Farewell O2 Litmus!
So a little personal milestone this week. As BlueVia builds momentum we are ensuring we tidy up the developer platforms that Telefonica has launched over the last few years to deliver one consistent and global developer story.
During our experimental stage, Telefonica launched developer programs in the UK (O2 Litmus), Spain (Open MovilForum), Mexico (Movistar Developers Platform) and Brazil (Plataforma do Desenvolvedores)
This process was vital for building our understanding of the needs of developers when working with a Telco. It allowed us to test different features in different markets, and of course it gave us a platform to engage with developers in a two way dialogue. I hope this measured and collaborative approach will ultimately prove successful. Far too often Telco's pour huge amounts of money into new propositions with no insight into the needs of the target audience, and then wonder why no one wants what they have built. The recently published Developer Economics 2011 continues to warn Telco's that the developer community is still struggling to understand the value of working with Telco's, so when is the light bulb going to finally come on? Telco's need developers more than developers need Telco's...
I can't tell you how much fun I had with O2 Litmus. I came up with the seed of the idea around mid 2007. Back then it was a very hard sell to get O2 UK to invest in a developer program, slash API platform, slash customer beta testing community, slash app store thing! In fact one of the key learnings was it was too complex. Many people just didn't get what Litmus actually was!!! Hopefully we are addressing that with the evolution into BlueVia, but we have more to do.
One of my personal disappointments with Litmus was the ultimate failure of the concept of connecting developers with "real" customers to help prototype software and test ideas. This was absolutely unique at the time of launch, and something that gained Litmus a lot of attention. I guess it could be deemed a success from that perspective, but the reality is it never caught on.
Simply we never convinced developers to embrace the idea. Even now, far too many developers are happy beta testing with friends and family. Referencing Developer Economics again, even in 2011 (not 2008 when we launched Litmus) 58% of developers default to this approach. I find that staggering when the market is totally saturated with apps. Can you really afford to waste time, effort and money developing software that you haven't researched and tested with potential customers?
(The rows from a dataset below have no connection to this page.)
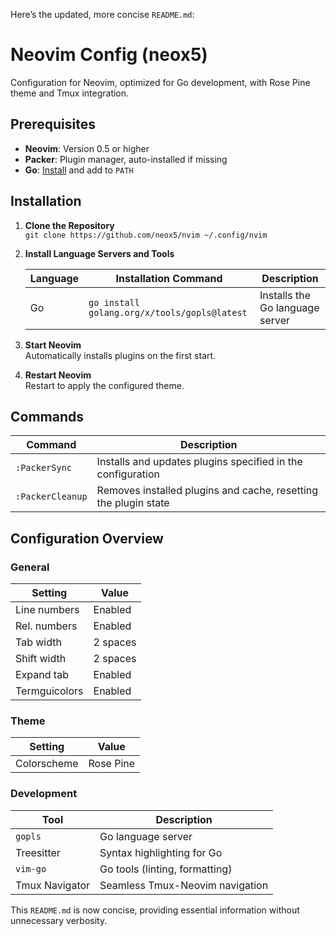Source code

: Here’s the updated, more concise `README.md`:

# Neovim Config (neox5)

Configuration for Neovim, optimized for Go development, with Rose Pine theme and Tmux integration.

## Prerequisites

- **Neovim**: Version 0.5 or higher
- **Packer**: Plugin manager, auto-installed if missing
- **Go**: [Install](https://golang.org/dl/) and add to `PATH`

## Installation

1. **Clone the Repository**  
   `git clone https://github.com/neox5/nvim ~/.config/nvim`

2. **Install Language Servers and Tools**

   | Language | Installation Command                                             | Description                           |
   |----------|------------------------------------------------------------------|---------------------------------------|
   | Go       | `go install golang.org/x/tools/gopls@latest`                     | Installs the Go language server       |

3. **Start Neovim**  
   Automatically installs plugins on the first start.

4. **Restart Neovim**  
   Restart to apply the configured theme.

## Commands

| Command           | Description                                                     |
|-------------------|-----------------------------------------------------------------|
| `:PackerSync`     | Installs and updates plugins specified in the configuration     |
| `:PackerCleanup`  | Removes installed plugins and cache, resetting the plugin state |

## Configuration Overview

### General

| Setting         | Value      |
|-----------------|------------|
| Line numbers    | Enabled    |
| Rel. numbers    | Enabled    |
| Tab width       | 2 spaces   |
| Shift width     | 2 spaces   |
| Expand tab      | Enabled    |
| Termguicolors   | Enabled    |

### Theme

| Setting      | Value     |
|--------------|-----------|
| Colorscheme  | Rose Pine |

### Development

| Tool          | Description                      |
|---------------|----------------------------------|
| `gopls`       | Go language server               |
| Treesitter    | Syntax highlighting for Go       |
| `vim-go`      | Go tools (linting, formatting)   |
| Tmux Navigator| Seamless Tmux-Neovim navigation  | 

This `README.md` is now concise, providing essential information without unnecessary verbosity.
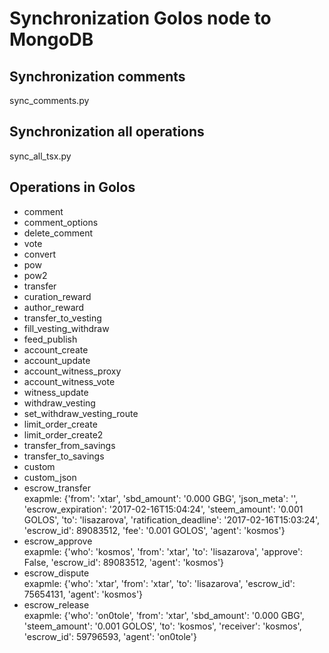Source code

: # Synchronization Golos node to MongoDB

## Synchronization comments
sync_comments.py
## Synchronization all operations
sync_all_tsx.py
## Operations in Golos
- comment
- comment_options
- delete_comment
- vote
- convert
- pow
- pow2
- transfer
- curation_reward
- author_reward
- transfer_to_vesting
- fill_vesting_withdraw
- feed_publish
- account_create
- account_update
- account_witness_proxy
- account_witness_vote
- witness_update
- withdraw_vesting
- set_withdraw_vesting_route
- limit_order_create
- limit_order_create2
- transfer_from_savings
- transfer_to_savings
- custom
- custom_json
- escrow_transfer  
exapmle: {'from': 'xtar', 'sbd_amount': '0.000 GBG', 'json_meta': '', 'escrow_expiration': '2017-02-16T15:04:24', 'steem_amount': '0.001 GOLOS', 'to': 'lisazarova', 'ratification_deadline': '2017-02-16T15:03:24', 'escrow_id': 89083512, 'fee': '0.001 GOLOS', 'agent': 'kosmos'}
- escrow_approve  
exapmle: {'who': 'kosmos', 'from': 'xtar', 'to': 'lisazarova', 'approve': False, 'escrow_id': 89083512, 'agent': 'kosmos'}
- escrow_dispute  
exapmle: {'who': 'xtar', 'from': 'xtar', 'to': 'lisazarova', 'escrow_id': 75654131, 'agent': 'kosmos'}
- escrow_release  
exapmle: {'who': 'on0tole', 'from': 'xtar', 'sbd_amount': '0.000 GBG', 'steem_amount': '0.001 GOLOS', 'to': 'kosmos', 'receiver': 'kosmos', 'escrow_id': 59796593, 'agent': 'on0tole'}
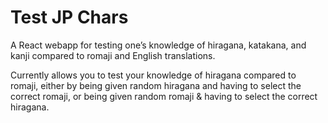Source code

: # Test JP Chars

A React webapp for testing one’s knowledge of hiragana, katakana, and kanji compared to romaji and English translations.

Currently allows you to test your knowledge of hiragana compared to romaji, either by being given random hiragana and having to select the correct romaji, or being given random romaji & having to select the correct hiragana.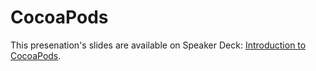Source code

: CocoaPods
=========

This presenation's slides are available on Speaker Deck: [Introduction to CocoaPods](https://speakerdeck.com/shekibobo/introduction-to-cocoapods).


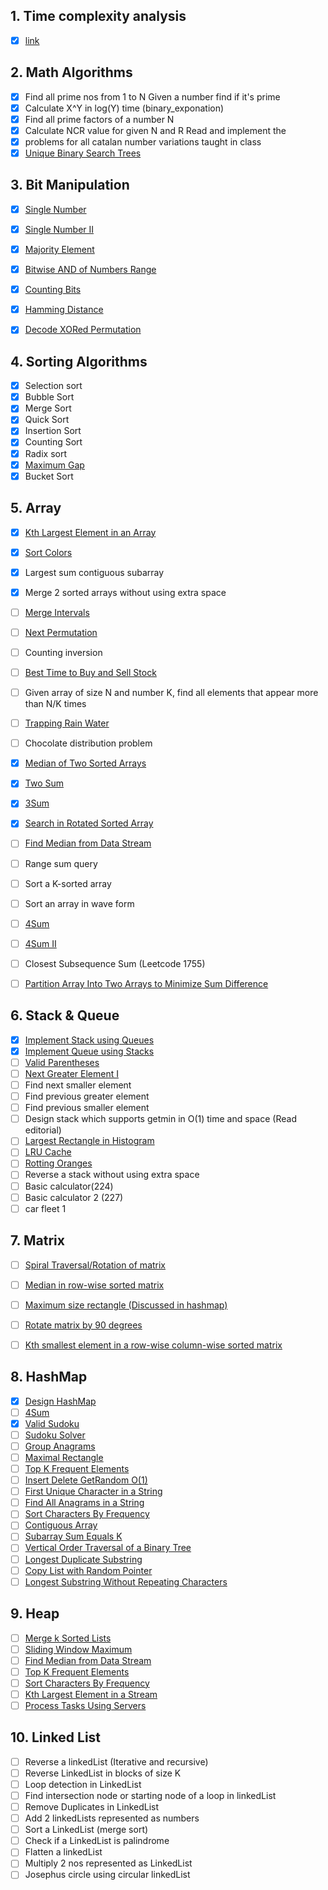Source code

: ## 1. Time complexity analysis
     
 - [x] [link](https://discuss.codechef.com/t/multiple-choice-questions-related-to-testing-knowledge-about-time-and-space-complexity-of-a-program/17976)
## 2. Math Algorithms
 - [x] Find all prime nos from 1 to N Given a number find if it's prime
 - [x] Calculate X^Y in log(Y) time  (binary_exponation)
 - [x] Find all prime factors of a number N 
 - [x] Calculate NCR value for given N and R Read and implement the
 - [x] problems for all catalan number variations taught in class
 - [x]  [](https://leetcode.com/problems/unique-binary-search-trees)[Unique Binary Search Trees](https://leetcode.com/problems/unique-binary-search-trees)

## 3. Bit Manipulation
 - [x] [](https://leetcode.com/problems/single-number)[Single Number](https://leetcode.com/problems/single-number)
 - [x] [](https://leetcode.com/problems/single-number-ii)[Single Number II](https://leetcode.com/problems/single-number-ii)
 - [x] [](https://leetcode.com/problems/majority-element)[Majority Element](https://leetcode.com/problems/majority-element)
 - [x] [](https://leetcode.com/problems/bitwise-and-of-numbers-range)[Bitwise AND of Numbers Range](https://leetcode.com/problems/bitwise-and-of-numbers-range)
 - [x] [](https://leetcode.com/problems/counting-bits)[Counting Bits](https://leetcode.com/problems/counting-bits)
 - [x] [](https://leetcode.com/problems/hamming-distance)[Hamming Distance](https://leetcode.com/problems/hamming-distance)
 - [x] [](https://leetcode.com/problems/decode-xored-permutation)[Decode XORed Permutation](https://leetcode.com/problems/decode-xored-permutation)


## 4. Sorting Algorithms

 - [x] Selection sort
 - [x] Bubble Sort
 - [x] Merge Sort
 - [x] Quick Sort
 - [x] Insertion Sort
 - [x] Counting Sort
 - [x] Radix sort
- [x] [](https://leetcode.com/problems/maximum-gap)[Maximum Gap](https://leetcode.com/problems/maximum-gap)
 - [x] Bucket Sort

## 5. Array

 - [x] [](https://leetcode.com/problems/kth-largest-element-in-an-array)[Kth Largest Element in an Array](https://leetcode.com/problems/kth-largest-element-in-an-array)
 - [x] [](https://leetcode.com/problems/sort-colors)[Sort Colors](https://leetcode.com/problems/sort-colors)
 - [x] Largest sum contiguous subarray
 - [x] Merge 2 sorted arrays without using extra space
 - [ ] [](https://leetcode.com/problems/merge-intervals)[Merge Intervals](https://leetcode.com/problems/merge-intervals)
 - [ ] [](https://leetcode.com/problems/next-permutation)[Next Permutation](https://leetcode.com/problems/next-permutation)
 - [ ] Counting inversion
 - [ ] [](https://leetcode.com/problems/best-time-to-buy-and-sell-stock)[Best Time to Buy and Sell Stock](https://leetcode.com/problems/best-time-to-buy-and-sell-stock)
 - [ ] Given array of size N and number K, find all elements that appear more than N/K times
 - [ ] [](https://leetcode.com/problems/trapping-rain-water)[Trapping Rain Water](https://leetcode.com/problems/trapping-rain-water)
 - [ ] Chocolate distribution problem
 - [x] [](https://leetcode.com/problems/median-of-two-sorted-arrays)[Median of Two Sorted Arrays](https://leetcode.com/problems/median-of-two-sorted-arrays)
 - [x] [](https://leetcode.com/problems/two-sum)[Two Sum](https://leetcode.com/problems/two-sum)
 - [x] [](https://leetcode.com/problems/3sum)[3Sum](https://leetcode.com/problems/3sum)
 - [x] [](https://leetcode.com/problems/search-in-rotated-sorted-array)[Search in Rotated Sorted Array](https://leetcode.com/problems/search-in-rotated-sorted-array)
 - [ ] [](https://leetcode.com/problems/find-median-from-data-stream)[Find Median from Data Stream](https://leetcode.com/problems/find-median-from-data-stream) 
 - [ ] Range sum query
 - [ ] Sort a K-sorted array
 - [ ] Sort an array in wave form
 - [ ] [](https://leetcode.com/problems/4sum)[4Sum](https://leetcode.com/problems/4sum)
 - [ ] [](https://leetcode.com/problems/4sum-ii)[4Sum II](https://leetcode.com/problems/4sum-ii)
 - [ ] Closest Subsequence Sum (Leetcode 1755)
 - [ ] [](https://leetcode.com/problems/partition-array-into-two-arrays-to-minimize-sum-difference)[Partition Array Into Two Arrays to Minimize Sum Difference](https://leetcode.com/problems/partition-array-into-two-arrays-to-minimize-sum-difference)


## 6. Stack & Queue
    

 - [x]  [](https://leetcode.com/problems/implement-stack-using-queues)[Implement Stack using Queues](https://leetcode.com/problems/implement-stack-using-queues)
 - [x] [](https://leetcode.com/problems/implement-queue-using-stacks)[Implement Queue using Stacks](https://leetcode.com/problems/implement-queue-using-stacks) 
 - [ ] [](https://leetcode.com/problems/valid-parentheses)[Valid Parentheses](https://leetcode.com/problems/valid-parentheses) 
 - [ ] [](https://leetcode.com/problems/next-greater-element-i)[Next Greater Element I](https://leetcode.com/problems/next-greater-element-i) 
 - [ ] Find next smaller element
 - [ ] Find previous greater element
 - [ ] Find previous smaller element
 - [ ] Design stack which supports getmin in O(1) time and space (Read editorial)
 - [ ] [](https://leetcode.com/problems/largest-rectangle-in-histogram)[Largest Rectangle in Histogram](https://leetcode.com/problems/largest-rectangle-in-histogram)
 - [ ] [](https://leetcode.com/problems/lru-cache)[LRU Cache](https://leetcode.com/problems/lru-cache)
 - [ ] [](https://leetcode.com/problems/rotting-oranges)[Rotting Oranges](https://leetcode.com/problems/rotting-oranges)
 - [ ] Reverse a stack without using extra space
 - [ ] Basic calculator(224)
 - [ ] Basic calculator 2 (227)
 - [ ] car fleet 1

## 7. Matrix

 - [ ]  [Spiral Traversal/Rotation of matrix](https://leetcode.com/problems/design-hashmap)
 - [ ] [Median in row-wise sorted matrix](https://leetcode.com/problems/4sum)
 - [ ] [Maximum size rectangle (Discussed in hashmap)](https://leetcode.com/problems/valid-sudoku)
 - [ ] [Rotate matrix by 90 degrees](https://leetcode.com/problems/sudoku-solver)
 - [ ] [Kth smallest element in a row-wise column-wise sorted matrix](https://leetcode.com/problems/group-anagrams)


## 8. HashMap

 - [x] [](https://leetcode.com/problems/design-hashmap)[Design HashMap](https://leetcode.com/problems/design-hashmap)
 - [ ] [](https://leetcode.com/problems/4sum)[4Sum](https://leetcode.com/problems/4sum)
 - [x] [](https://leetcode.com/problems/valid-sudoku)[Valid Sudoku](https://leetcode.com/problems/valid-sudoku)
 - [ ] [](https://leetcode.com/problems/sudoku-solver)[Sudoku Solver](https://leetcode.com/problems/sudoku-solver)
 - [ ] [](https://leetcode.com/problems/group-anagrams)[Group Anagrams](https://leetcode.com/problems/group-anagrams)
 - [ ] [](https://leetcode.com/problems/maximal-rectangle)[Maximal Rectangle](https://leetcode.com/problems/maximal-rectangle)
 - [ ] [](https://leetcode.com/problems/top-k-frequent-elements)[Top K Frequent Elements](https://leetcode.com/problems/top-k-frequent-elements)
 - [ ] [](https://leetcode.com/problems/insert-delete-getrandom-o1)[Insert Delete GetRandom O(1)](https://leetcode.com/problems/insert-delete-getrandom-o1)
 - [ ] [](https://leetcode.com/problems/first-unique-character-in-a-string)[First Unique Character in a String](https://leetcode.com/problems/first-unique-character-in-a-string)
 - [ ] [](https://leetcode.com/problems/find-all-anagrams-in-a-string)[Find All Anagrams in a String](https://leetcode.com/problems/find-all-anagrams-in-a-string)
 - [ ] [](https://leetcode.com/problems/sort-characters-by-frequency)[Sort Characters By Frequency](https://leetcode.com/problems/sort-characters-by-frequency)
 - [ ] [](https://leetcode.com/problems/contiguous-array)[Contiguous Array](https://leetcode.com/problems/contiguous-array)
 - [ ] [](https://leetcode.com/problems/subarray-sum-equals-k)[Subarray Sum Equals K](https://leetcode.com/problems/subarray-sum-equals-k)
 - [ ] [](https://leetcode.com/problems/vertical-order-traversal-of-a-binary-tree)[Vertical Order Traversal of a Binary Tree](https://leetcode.com/problems/vertical-order-traversal-of-a-binary-tree)
 - [ ] [](https://leetcode.com/problems/longest-duplicate-substring)[Longest Duplicate Substring](https://leetcode.com/problems/longest-duplicate-substring)
 - [ ] [](https://leetcode.com/problems/copy-list-with-random-pointer)[Copy List with Random Pointer](https://leetcode.com/problems/copy-list-with-random-pointer)
 - [ ] [](https://leetcode.com/problems/longest-substring-without-repeating-characters)[Longest Substring Without Repeating Characters](https://leetcode.com/problems/longest-substring-without-repeating-characters)

## 9. Heap

 - [ ] [](https://leetcode.com/problems/merge-k-sorted-lists)[Merge k Sorted Lists](https://leetcode.com/problems/merge-k-sorted-lists)
 - [ ] [](https://leetcode.com/problems/sliding-window-maximum)[Sliding Window Maximum](https://leetcode.com/problems/sliding-window-maximum)
 - [ ] [](https://leetcode.com/problems/find-median-from-data-stream)[Find Median from Data Stream](https://leetcode.com/problems/find-median-from-data-stream)
 - [ ] [](https://leetcode.com/problems/top-k-frequent-elements)[Top K Frequent Elements](https://leetcode.com/problems/top-k-frequent-elements)
 - [ ] [](https://leetcode.com/problems/sort-characters-by-frequency)[Sort Characters By Frequency](https://leetcode.com/problems/sort-characters-by-frequency)
 - [ ] [](https://leetcode.com/problems/kth-largest-element-in-a-stream)[Kth Largest Element in a Stream](https://leetcode.com/problems/kth-largest-element-in-a-stream)
 - [ ] [](https://leetcode.com/problems/process-tasks-using-servers)[Process Tasks Using Servers](https://leetcode.com/problems/process-tasks-using-servers)

## 10. Linked List

 - [ ] Reverse a linkedList (Iterative and recursive)
 - [ ] Reverse LinkedList in blocks of size K
 - [ ] Loop detection in LinkedList
 - [ ] Find intersection node or starting node of a loop in linkedList
 - [ ] Remove Duplicates in LinkedList
 - [ ] Add 2 linkedLists represented as numbers
 - [ ] Sort a LinkedList (merge sort)
 - [ ] Check if a LinkedList is palindrome
 - [ ] Flatten a linkedList
 - [ ] Multiply 2 nos represented as LinkedList
 - [ ] Josephus circle using circular linkedList
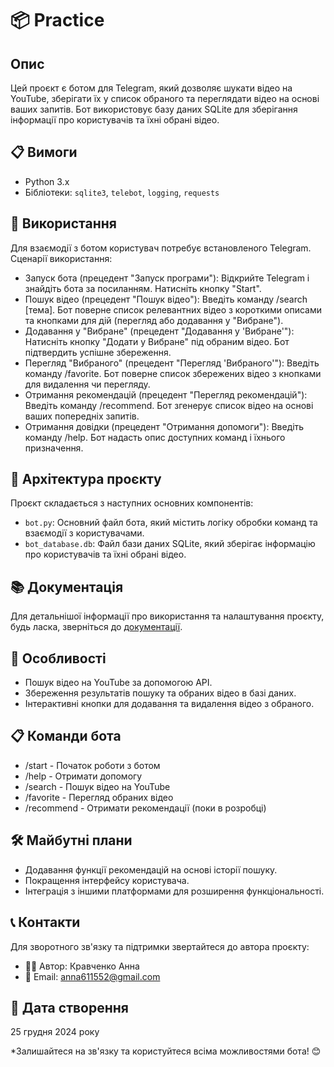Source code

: # 📦 Practice

## Опис
Цей проєкт є ботом для Telegram, який дозволяє шукати відео на YouTube, зберігати їх у список обраного та переглядати відео на основі ваших запитів. Бот використовує базу даних SQLite для зберігання інформації про користувачів та їхні обрані відео.

## 📋 Вимоги
- Python 3.x
- Бібліотеки: `sqlite3`, `telebot`, `logging`, `requests`

## 🚀 Використання
Для взаємодії з ботом користувач потребує встановленого Telegram.
Сценарії використання:
- Запуск бота (прецедент "Запуск програми"): Відкрийте Telegram і знайдіть бота за посиланням. Натисніть кнопку "Start".
- Пошук відео (прецедент "Пошук відео"): Введіть команду /search [тема]. Бот поверне список релевантних відео з короткими описами та кнопками для дій (перегляд або додавання у "Вибране").
- Додавання у "Вибране" (прецедент "Додавання у 'Вибране'"): Натисніть кнопку "Додати у Вибране" під обраним відео. Бот підтвердить успішне збереження.
- Перегляд "Вибраного" (прецедент "Перегляд 'Вибраного'"): Введіть команду /favorite. Бот поверне список збережених відео з кнопками для видалення чи перегляду.
- Отримання рекомендацій (прецедент "Перегляд рекомендацій"): Введіть команду /recommend. Бот згенерує список відео на основі ваших попередніх запитів.
- Отримання довідки (прецедент "Отримання допомоги"): Введіть команду /help. Бот надасть опис доступних команд і їхнього призначення.

## 🧩 Архітектура проєкту
Проєкт складається з наступних основних компонентів:
- `bot.py`: Основний файл бота, який містить логіку обробки команд та взаємодії з користувачами.
- `bot_database.db`: Файл бази даних SQLite, який зберігає інформацію про користувачів та їхні обрані відео.

## 📚 Документація
Для детальнішої інформації про використання та налаштування проєкту, будь ласка, зверніться до [документації](https://raw.githubusercontent.com/Anna28Krav/practice/refs/heads/main/%D0%97%D0%B2%D1%96%D1%82%20%D0%BF%D1%80%D0%B0%D0%BA%D1%82%D0%B8%D0%BA%D0%B0.docx).

## 🌟 Особливості
- Пошук відео на YouTube за допомогою API.
- Збереження результатів пошуку та обраних відео в базі даних.
- Інтерактивні кнопки для додавання та видалення відео з обраного.

## 📋 Команди бота
- /start - Початок роботи з ботом 
- /help - Отримати допомогу 
- /search - Пошук відео на YouTube 
- /favorite - Перегляд обраних відео 
- /recommend - Отримати рекомендації (поки в розробці) 

## 🛠️ Майбутні плани
- Додавання функції рекомендацій на основі історії пошуку.
- Покращення інтерфейсу користувача.
- Інтеграція з іншими платформами для розширення функціональності.

## 📞 Контакти
Для зворотного зв'язку та підтримки звертайтеся до автора проєкту:
- 👨‍💻 Автор: Кравченко Анна 
- 📧 Email: anna611552@gmail.com 

## 📅 Дата створення
25 грудня 2024 року

*Залишайтеся на зв'язку та користуйтеся всіма можливостями бота! 😊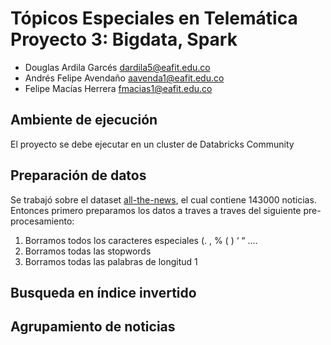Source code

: # Tópicos Especiales en Telemática Proyecto 3: Bigdata, Spark

- Douglas Ardila Garcés dardila5@eafit.edu.co
- Andrés Felipe Avendaño aavenda1@eafit.edu.co
- Felipe Macías Herrera fmacias1@eafit.edu.co

## Ambiente de ejecución
El proyecto se debe ejecutar en un cluster de Databricks Community

## Preparación de datos

Se trabajó sobre el dataset [all-the-news](https://www.kaggle.com/snapcrack/all-the-news), el cual contiene 143000 noticias. Entonces primero preparamos los datos a traves a traves del siguiente pre-procesamiento:
1. Borramos todos los caracteres especiales (. , % ( ) ‘ “ ....
2. Borramos todas las stopwords
3. Borramos todas las palabras de longitud 1

## Busqueda en índice invertido

## Agrupamiento de noticias

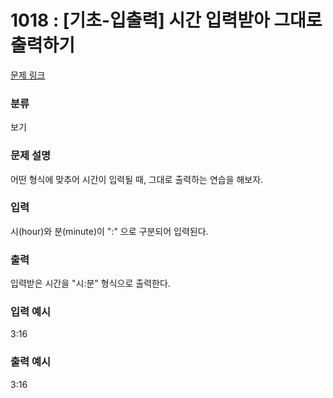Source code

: # 1018 : [기초-입출력] 시간 입력받아 그대로 출력하기

[문제 링크](https://www.codeup.kr/problem.php?id=1018)

### 분류

보기

### 문제 설명

<p>어떤 형식에 맞추어 시간이 입력될 때, 그대로 출력하는 연습을 해보자.</p>

### 입력

<p>시(hour)와 분(minute)이 ":" 으로 구분되어 입력된다.</p>

### 출력

<p>입력받은 시간을 "시:분" 형식으로 출력한다.
</p>

### 입력 예시

<p>3:16</p>

### 출력 예시

<p>3:16</p>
I still hold onto the belief we can make this combination of connecting customers to developers work, but for now I'm putting in on hold ;-) We did launch BlueVia with the same concept of a beta catalogue for developers to share early versions of their software, however we listened to ourselves - it just makes the 30 second pitch of what BlueVia is just too complicated, so we took the decision to remove it. Fail fast and all that! You never know it may re-appear in the future.
So it just leaves me to thank all the O2 and Telefonica people and the teams at MyAgency and 33 Digital that poured hours of their time into creating and running Litmus. Thank to all the developers and customers that signed up, and thanks to all the journalists and analysts that wrote about it. Hopefully the evolution from Litmus to BlueVia is evident for all to see, and I'm looking forward to taking the next step in making Telefonica a credible partner for developers.